_Requirement_: Would you please copy the part of the material below that opens with the line containing "index pip: (1012, 993)" and closes with the line containing "pinky pip: (1305, 947)"? Copy it exactly, and only it.

_Given information_:

########################################

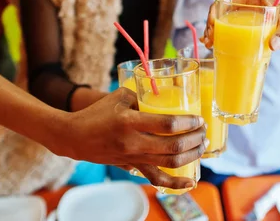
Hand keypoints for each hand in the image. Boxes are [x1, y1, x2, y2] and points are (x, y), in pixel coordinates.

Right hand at [54, 88, 206, 189]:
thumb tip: (167, 97)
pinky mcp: (132, 167)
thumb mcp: (120, 97)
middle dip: (195, 139)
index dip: (188, 122)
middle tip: (203, 131)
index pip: (167, 124)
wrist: (75, 136)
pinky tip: (190, 182)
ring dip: (191, 156)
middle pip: (173, 146)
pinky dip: (175, 183)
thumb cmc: (98, 113)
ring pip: (170, 163)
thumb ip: (144, 97)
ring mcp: (133, 157)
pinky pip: (156, 179)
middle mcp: (133, 142)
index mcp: (130, 122)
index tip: (198, 118)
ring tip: (201, 146)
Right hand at [201, 0, 279, 50]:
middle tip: (209, 39)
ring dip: (215, 32)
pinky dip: (224, 38)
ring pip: (226, 22)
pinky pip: (234, 32)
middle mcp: (250, 6)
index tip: (212, 25)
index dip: (215, 9)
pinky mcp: (253, 29)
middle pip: (223, 11)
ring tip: (209, 44)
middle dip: (212, 24)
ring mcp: (250, 18)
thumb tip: (273, 45)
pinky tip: (216, 47)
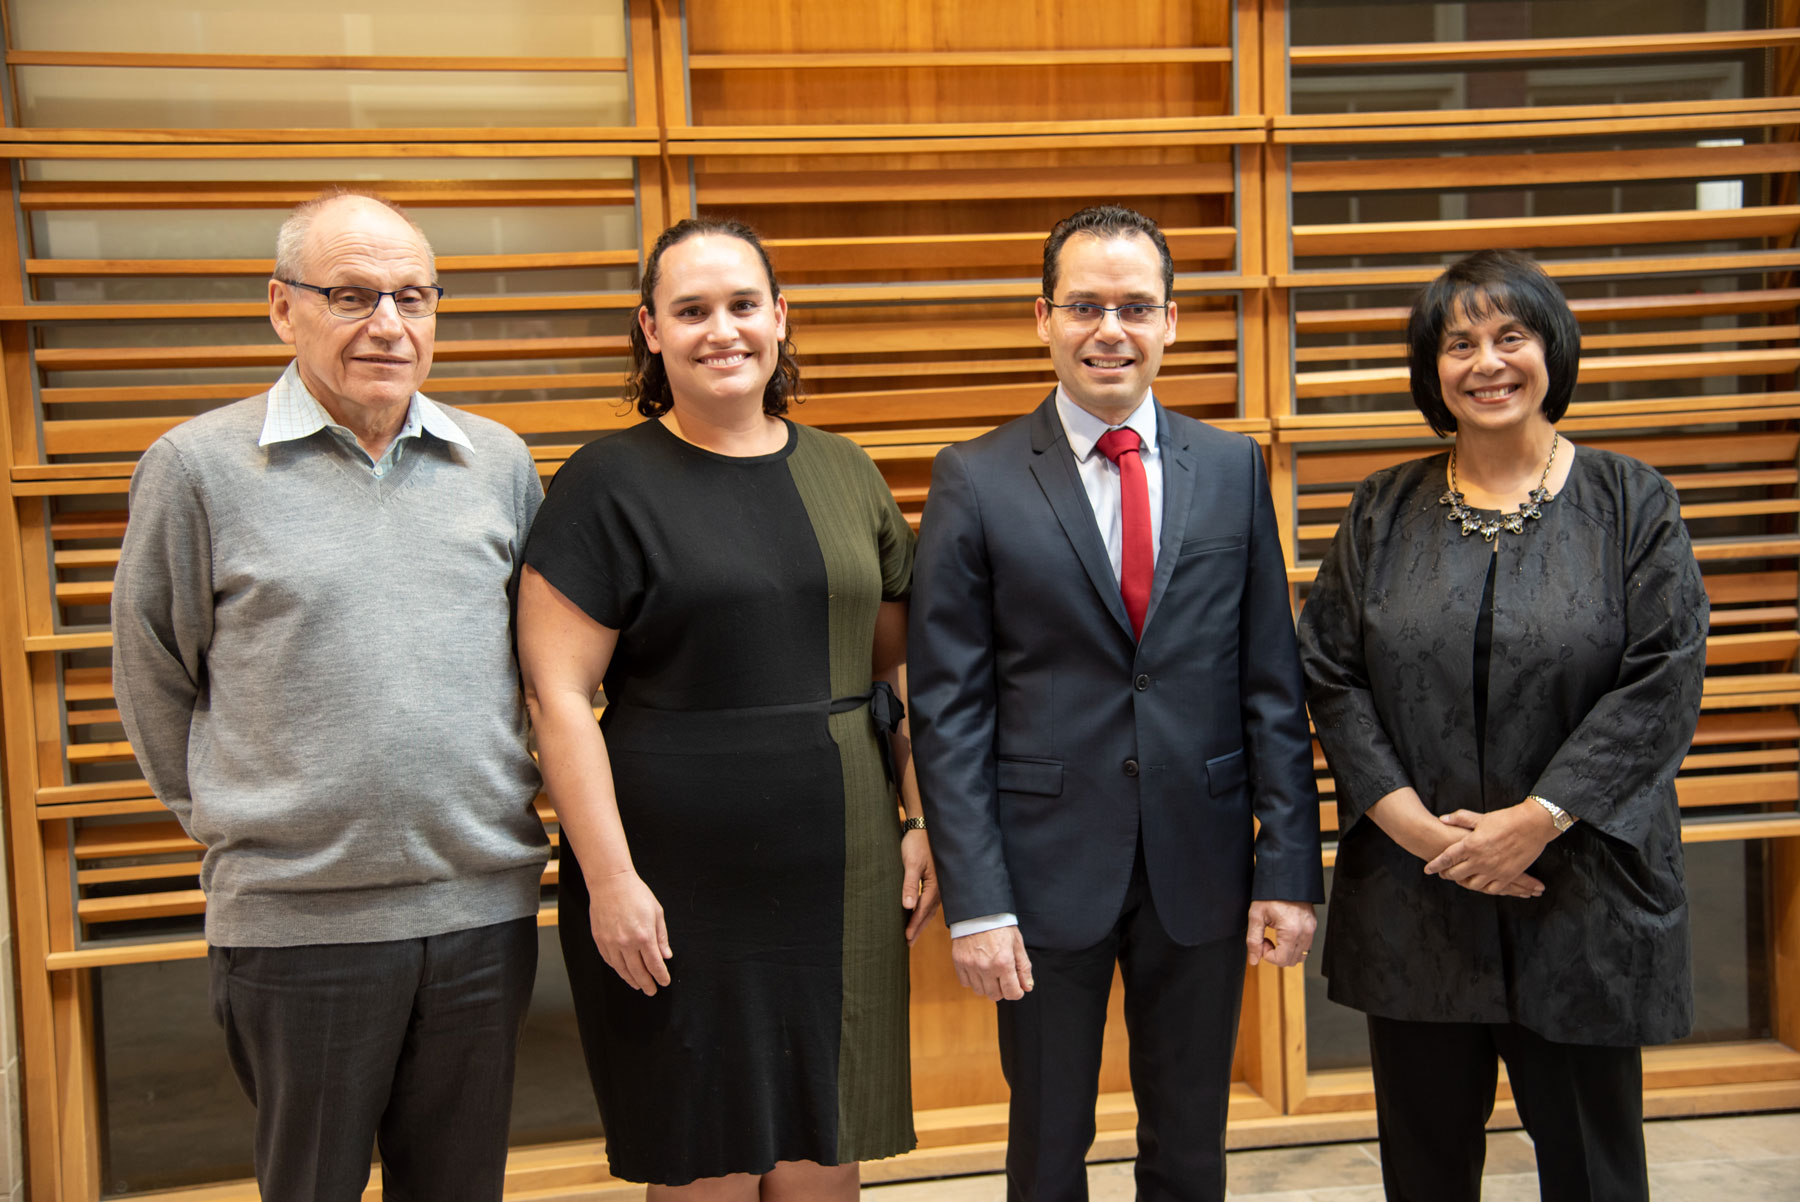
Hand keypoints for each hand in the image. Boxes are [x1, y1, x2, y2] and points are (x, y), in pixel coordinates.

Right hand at [586, 867, 672, 994]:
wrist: (610, 882)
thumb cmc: (636, 894)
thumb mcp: (656, 912)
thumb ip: (661, 937)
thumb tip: (666, 956)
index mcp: (644, 936)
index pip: (654, 964)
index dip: (660, 976)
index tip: (664, 982)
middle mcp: (626, 943)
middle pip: (638, 972)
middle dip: (647, 984)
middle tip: (652, 991)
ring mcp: (611, 943)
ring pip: (622, 970)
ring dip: (631, 980)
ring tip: (638, 985)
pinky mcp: (600, 940)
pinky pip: (610, 961)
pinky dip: (618, 969)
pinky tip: (623, 972)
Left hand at [900, 828, 940, 943]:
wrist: (925, 827)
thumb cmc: (917, 843)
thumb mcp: (911, 863)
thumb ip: (910, 885)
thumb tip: (907, 906)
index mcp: (934, 886)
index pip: (922, 911)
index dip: (914, 925)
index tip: (906, 938)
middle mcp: (939, 888)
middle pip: (927, 913)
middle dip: (918, 928)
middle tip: (908, 943)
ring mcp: (939, 885)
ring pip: (929, 909)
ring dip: (921, 921)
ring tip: (912, 934)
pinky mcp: (935, 880)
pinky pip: (930, 901)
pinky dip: (923, 911)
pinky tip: (918, 914)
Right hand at [952, 926, 1033, 1001]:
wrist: (978, 910)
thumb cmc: (1000, 925)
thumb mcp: (1017, 944)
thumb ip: (1024, 967)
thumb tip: (1027, 987)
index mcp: (1004, 962)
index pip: (1012, 993)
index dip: (1017, 992)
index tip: (1017, 987)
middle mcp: (986, 967)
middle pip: (995, 995)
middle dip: (1002, 989)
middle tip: (1003, 977)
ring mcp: (971, 965)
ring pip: (980, 991)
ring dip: (987, 985)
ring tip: (990, 971)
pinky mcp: (959, 962)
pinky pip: (966, 983)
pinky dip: (973, 979)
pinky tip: (978, 968)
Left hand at [1247, 898, 1315, 967]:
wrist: (1285, 877)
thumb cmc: (1270, 894)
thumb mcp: (1256, 915)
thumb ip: (1254, 940)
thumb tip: (1254, 960)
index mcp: (1291, 931)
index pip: (1281, 960)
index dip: (1267, 955)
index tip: (1262, 941)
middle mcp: (1305, 932)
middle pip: (1291, 961)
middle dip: (1276, 955)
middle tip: (1266, 939)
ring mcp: (1311, 930)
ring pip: (1300, 956)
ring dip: (1286, 952)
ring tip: (1276, 936)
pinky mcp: (1313, 926)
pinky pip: (1305, 947)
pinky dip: (1293, 946)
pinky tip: (1283, 934)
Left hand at [1423, 803, 1554, 896]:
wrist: (1533, 825)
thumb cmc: (1506, 819)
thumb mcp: (1480, 817)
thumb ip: (1459, 819)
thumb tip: (1442, 819)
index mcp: (1470, 844)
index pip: (1446, 858)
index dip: (1435, 865)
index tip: (1428, 870)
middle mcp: (1479, 860)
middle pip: (1456, 874)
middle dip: (1447, 875)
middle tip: (1444, 874)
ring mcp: (1494, 870)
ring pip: (1472, 884)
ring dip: (1464, 883)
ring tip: (1462, 880)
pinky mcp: (1508, 876)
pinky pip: (1491, 889)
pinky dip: (1483, 888)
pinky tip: (1481, 884)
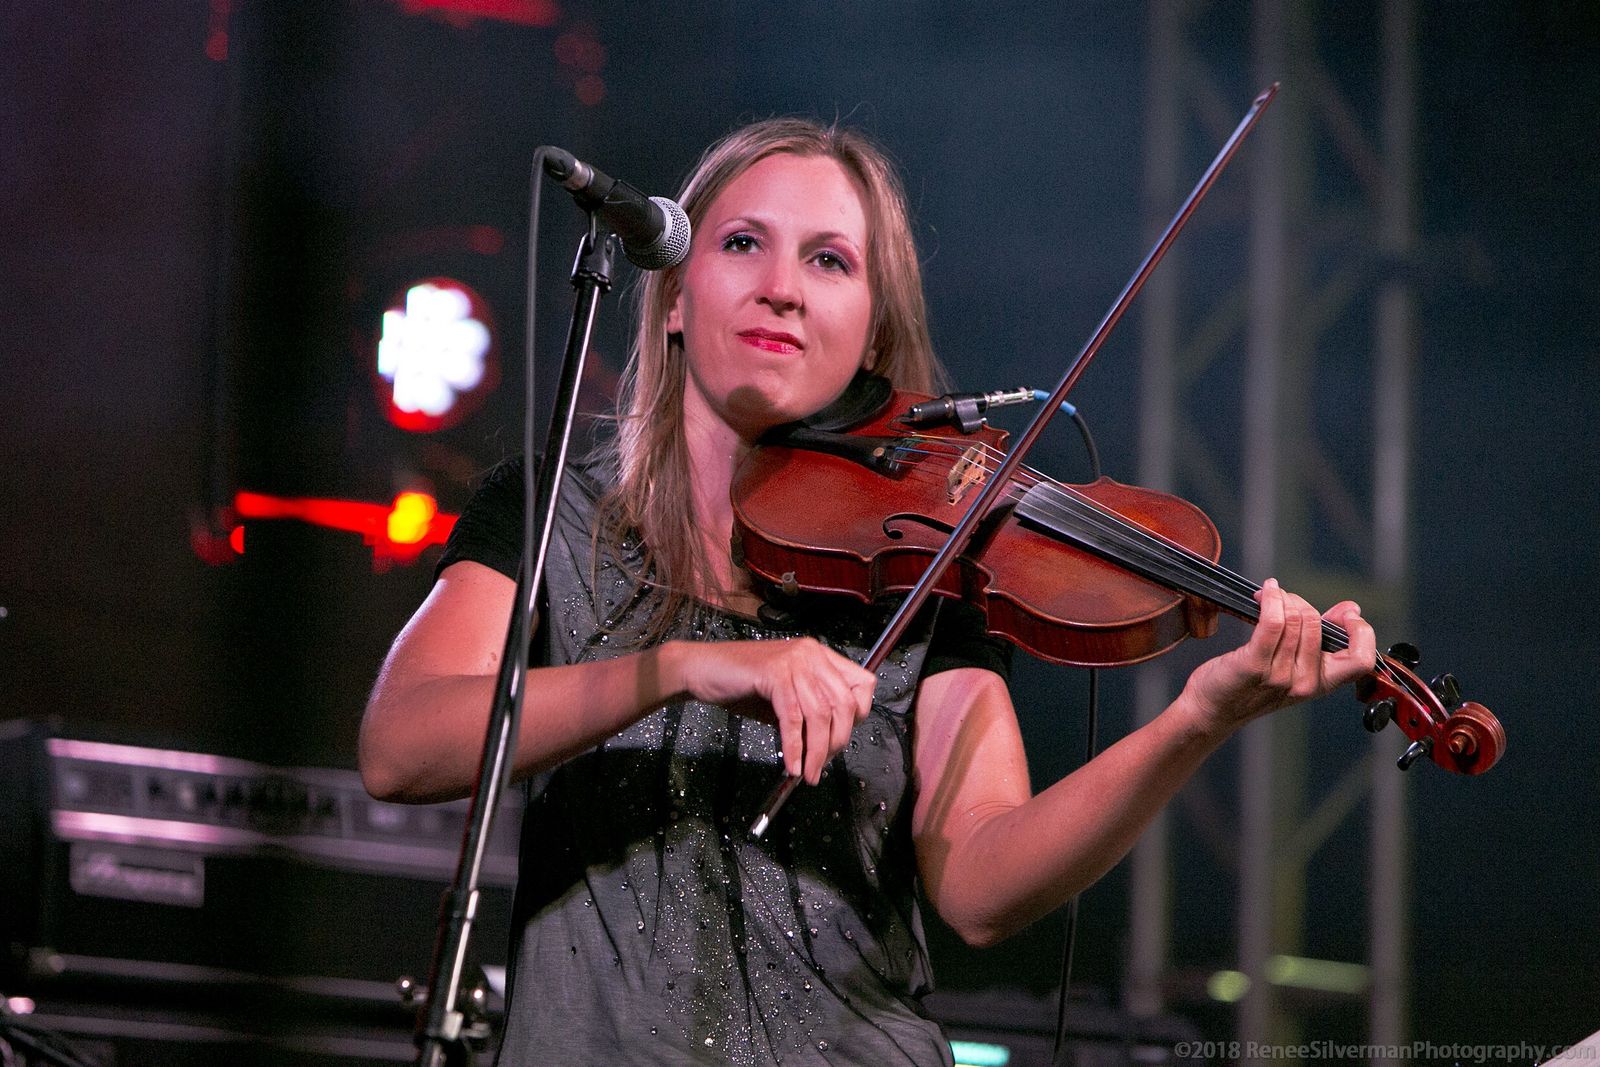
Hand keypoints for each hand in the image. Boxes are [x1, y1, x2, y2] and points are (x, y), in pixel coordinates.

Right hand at [669, 638, 876, 784]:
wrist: (700, 670)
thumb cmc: (741, 685)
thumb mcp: (785, 699)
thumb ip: (809, 714)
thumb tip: (829, 746)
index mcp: (819, 656)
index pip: (863, 683)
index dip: (859, 715)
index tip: (842, 739)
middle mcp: (811, 653)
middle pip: (845, 703)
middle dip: (837, 741)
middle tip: (822, 764)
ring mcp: (793, 661)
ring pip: (820, 713)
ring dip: (816, 751)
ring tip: (808, 773)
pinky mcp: (774, 673)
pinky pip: (793, 718)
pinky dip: (793, 746)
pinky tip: (791, 764)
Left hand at [1179, 579, 1375, 736]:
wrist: (1213, 710)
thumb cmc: (1251, 686)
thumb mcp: (1294, 668)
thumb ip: (1321, 640)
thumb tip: (1352, 610)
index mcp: (1321, 684)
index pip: (1363, 660)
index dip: (1361, 631)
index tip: (1345, 614)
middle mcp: (1305, 683)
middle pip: (1317, 624)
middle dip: (1301, 602)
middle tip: (1283, 601)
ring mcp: (1280, 676)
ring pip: (1295, 619)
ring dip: (1281, 598)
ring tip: (1268, 597)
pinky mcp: (1255, 665)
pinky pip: (1273, 621)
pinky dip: (1271, 599)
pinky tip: (1265, 592)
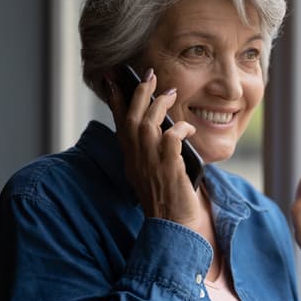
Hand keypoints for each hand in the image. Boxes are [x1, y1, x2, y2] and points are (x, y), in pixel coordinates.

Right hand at [107, 68, 201, 231]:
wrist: (172, 225)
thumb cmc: (166, 199)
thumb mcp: (150, 172)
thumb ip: (150, 152)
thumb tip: (162, 130)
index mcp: (130, 158)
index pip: (119, 123)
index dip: (116, 101)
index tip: (113, 81)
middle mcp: (136, 157)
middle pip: (131, 117)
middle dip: (139, 93)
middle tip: (149, 75)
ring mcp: (151, 161)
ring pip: (148, 123)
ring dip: (159, 105)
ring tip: (170, 92)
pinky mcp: (168, 166)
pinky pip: (172, 138)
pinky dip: (180, 128)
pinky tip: (187, 128)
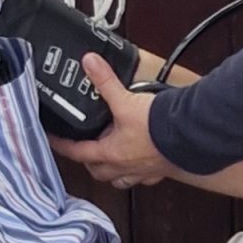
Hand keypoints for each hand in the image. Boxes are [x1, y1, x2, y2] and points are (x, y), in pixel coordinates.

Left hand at [59, 59, 172, 188]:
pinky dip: (140, 172)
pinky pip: (145, 177)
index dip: (62, 145)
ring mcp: (143, 171)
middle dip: (89, 163)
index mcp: (111, 153)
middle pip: (98, 171)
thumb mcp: (126, 100)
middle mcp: (125, 167)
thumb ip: (106, 81)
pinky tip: (142, 162)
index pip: (77, 152)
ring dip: (113, 173)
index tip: (53, 141)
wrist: (189, 135)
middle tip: (84, 151)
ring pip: (120, 179)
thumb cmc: (157, 126)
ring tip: (111, 161)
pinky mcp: (160, 170)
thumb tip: (90, 64)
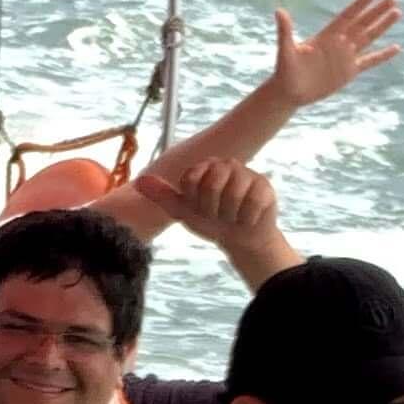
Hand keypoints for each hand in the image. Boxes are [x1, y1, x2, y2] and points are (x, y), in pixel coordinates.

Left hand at [130, 158, 277, 248]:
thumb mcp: (183, 211)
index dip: (195, 201)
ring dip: (230, 215)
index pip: (191, 180)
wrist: (240, 239)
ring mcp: (246, 173)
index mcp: (204, 167)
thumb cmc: (211, 222)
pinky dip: (247, 218)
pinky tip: (248, 217)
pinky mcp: (264, 186)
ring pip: (232, 194)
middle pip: (211, 185)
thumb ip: (162, 196)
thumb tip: (139, 182)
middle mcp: (225, 164)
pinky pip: (252, 203)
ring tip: (233, 215)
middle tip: (218, 213)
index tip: (201, 208)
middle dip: (213, 209)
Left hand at [269, 0, 403, 106]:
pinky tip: (397, 47)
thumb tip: (279, 11)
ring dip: (383, 26)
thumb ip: (285, 31)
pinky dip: (383, 55)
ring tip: (397, 13)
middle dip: (377, 12)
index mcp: (326, 36)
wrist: (290, 92)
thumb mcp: (286, 50)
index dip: (359, 6)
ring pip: (369, 38)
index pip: (347, 17)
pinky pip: (370, 61)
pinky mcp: (349, 72)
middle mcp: (339, 43)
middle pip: (362, 24)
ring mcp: (346, 57)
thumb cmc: (285, 71)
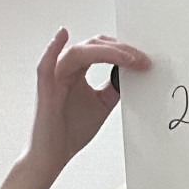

########################################

_Task result_:
index pip: (1012, 993)
index dip: (1017, 992)
index tip: (1017, 987)
middle mcp: (986, 967)
middle pip: (995, 995)
middle dip: (1002, 989)
middle tip: (1003, 977)
ring mcp: (971, 965)
ring pip: (980, 991)
ring dip: (987, 985)
ring tip: (990, 971)
pinky mcp: (959, 962)
pinky pip: (966, 983)
pinky dip: (973, 979)
pinky tip: (978, 968)
Left hand at [1247, 898, 1315, 967]:
wrist: (1285, 877)
thumb cmc: (1270, 894)
thumb mcp: (1256, 915)
thumb ip: (1254, 940)
thumb tip: (1254, 960)
index mcp: (1291, 931)
index pip: (1281, 960)
index dip: (1267, 955)
index tip: (1262, 941)
middle mcp: (1305, 932)
middle pip: (1291, 961)
middle dip: (1276, 955)
middle tip: (1266, 939)
ring mcp: (1311, 930)
ring pip: (1300, 956)
ring dip: (1286, 952)
ring tip: (1276, 936)
pinky mcp: (1313, 926)
pinky pip: (1305, 947)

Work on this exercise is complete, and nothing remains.